◆ REQUIREMENT
How many lines of the material below contain the string "Save"? Give only the number.

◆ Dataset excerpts
=== Section Start ===
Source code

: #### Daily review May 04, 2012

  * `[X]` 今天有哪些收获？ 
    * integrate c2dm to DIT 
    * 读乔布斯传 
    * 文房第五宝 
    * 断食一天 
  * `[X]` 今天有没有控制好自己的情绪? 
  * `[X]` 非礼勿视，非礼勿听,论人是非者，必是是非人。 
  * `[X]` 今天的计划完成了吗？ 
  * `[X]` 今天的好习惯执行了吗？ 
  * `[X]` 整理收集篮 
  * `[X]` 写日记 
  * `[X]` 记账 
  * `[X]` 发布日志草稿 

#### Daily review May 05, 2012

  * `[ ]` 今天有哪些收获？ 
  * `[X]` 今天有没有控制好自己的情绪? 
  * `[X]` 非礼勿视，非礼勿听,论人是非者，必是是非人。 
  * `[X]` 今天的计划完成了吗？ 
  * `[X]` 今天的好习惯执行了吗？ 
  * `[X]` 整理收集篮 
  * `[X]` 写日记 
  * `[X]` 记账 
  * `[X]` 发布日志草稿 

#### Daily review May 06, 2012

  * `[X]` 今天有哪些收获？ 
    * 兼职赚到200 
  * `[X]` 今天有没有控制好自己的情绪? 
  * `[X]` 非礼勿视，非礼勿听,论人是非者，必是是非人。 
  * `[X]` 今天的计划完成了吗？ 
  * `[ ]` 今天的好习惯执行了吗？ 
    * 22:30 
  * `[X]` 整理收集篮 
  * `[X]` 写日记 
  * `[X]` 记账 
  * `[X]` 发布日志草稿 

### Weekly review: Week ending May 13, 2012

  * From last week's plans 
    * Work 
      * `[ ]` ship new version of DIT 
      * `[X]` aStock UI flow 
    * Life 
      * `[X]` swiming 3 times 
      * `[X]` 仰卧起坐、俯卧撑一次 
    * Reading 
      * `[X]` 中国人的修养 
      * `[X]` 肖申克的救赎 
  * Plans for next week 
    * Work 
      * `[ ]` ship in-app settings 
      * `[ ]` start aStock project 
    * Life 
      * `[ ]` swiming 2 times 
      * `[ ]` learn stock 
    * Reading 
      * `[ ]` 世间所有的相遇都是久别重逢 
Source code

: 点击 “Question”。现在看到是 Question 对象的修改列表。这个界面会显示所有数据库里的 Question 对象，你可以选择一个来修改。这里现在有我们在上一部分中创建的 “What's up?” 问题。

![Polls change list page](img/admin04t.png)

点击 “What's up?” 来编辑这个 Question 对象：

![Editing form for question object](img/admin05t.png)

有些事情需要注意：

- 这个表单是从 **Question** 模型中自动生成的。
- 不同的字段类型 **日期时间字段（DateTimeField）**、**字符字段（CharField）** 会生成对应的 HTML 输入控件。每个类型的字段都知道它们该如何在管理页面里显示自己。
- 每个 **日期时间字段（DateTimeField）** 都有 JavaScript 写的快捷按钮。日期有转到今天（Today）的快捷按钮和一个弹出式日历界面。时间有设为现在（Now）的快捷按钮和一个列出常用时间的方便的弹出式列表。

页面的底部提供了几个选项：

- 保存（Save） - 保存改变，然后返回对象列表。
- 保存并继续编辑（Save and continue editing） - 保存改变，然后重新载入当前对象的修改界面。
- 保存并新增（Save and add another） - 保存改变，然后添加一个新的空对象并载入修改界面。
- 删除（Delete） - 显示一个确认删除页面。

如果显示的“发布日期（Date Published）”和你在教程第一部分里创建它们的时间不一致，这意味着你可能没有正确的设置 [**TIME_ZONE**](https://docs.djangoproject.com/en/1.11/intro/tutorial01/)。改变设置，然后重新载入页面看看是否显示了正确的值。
=== Section End ===
◆ SOLUTION
3